# Semantic Scholar loading time analysis

This is the notebook used to analyse Semantic Scholar loading time from log file.

In [None]:
import logging

import pandas as pd

logging.basicConfig(level=logging.INFO, format='%(asctime)s %(levelname)s: %(message)s')
% matplotlib inline
% config InlineBackend.figure_format = 'retina'

In [None]:
import os
import re
import datetime

store_batch_times = []
insert_papers_times = []
update_tsv_times = []
insert_citations_times = []

with open(os.path.expanduser('~/Desktop/ss_update.txt')) as f:
    for line in f.readlines():
        if 'INFO' not in line:
            continue
        search_date = re.search('[\\d-]+ [\\d:]+,\\d+', line)
        if search_date is None:
            continue
        date = datetime.datetime.strptime(search_date.group(0), '%Y-%m-%d %H:%M:%S,%f')

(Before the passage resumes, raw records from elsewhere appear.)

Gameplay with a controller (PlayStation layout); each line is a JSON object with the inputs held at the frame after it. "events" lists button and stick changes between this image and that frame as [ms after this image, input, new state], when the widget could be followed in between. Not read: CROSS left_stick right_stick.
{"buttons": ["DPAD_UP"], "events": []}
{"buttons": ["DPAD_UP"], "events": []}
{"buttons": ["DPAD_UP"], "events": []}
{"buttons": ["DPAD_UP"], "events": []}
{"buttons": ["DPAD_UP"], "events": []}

        if 'Store batch transaction started' in line:
            store_batch_start = date
        elif 'Batch insert articles' in line:
            insert_papers_start = date
        elif 'Update TSV vector' in line:
            insert_papers_times.append(date - insert_papers_start)
            insert_papers_start = None
            update_tsv_start = date
        elif 'Batch insert citations list' in line:
            update_tsv_times.append(date - update_tsv_start)
            update_tsv_start = None
            insert_citations_start = date
        elif 'Store batch transaction finished' in line:
            insert_citations_times.append(date - insert_citations_start)
            insert_citations_start = None
            store_batch_times.append(date - store_batch_start)
            store_batch_start = None

In [None]:
df = pd.DataFrame(dict(batch=store_batch_times, papers=insert_papers_times, tsv=update_tsv_times, citations=insert_citations_times))
df

In [None]:
dfm = pd.melt(df, id_vars=[], value_vars =['batch', 'papers', 'tsv', 'citations'])
dfm['value'] = [t.seconds for t in dfm['value']]
dfm.rename(dict(variable='operation', value='time'), axis=1, inplace=True)

In [None]:
import seaborn as sns
import matplotlib.pyplot as plt

sns.boxplot(x=dfm['operation'], y=dfm['time'])
plt.show()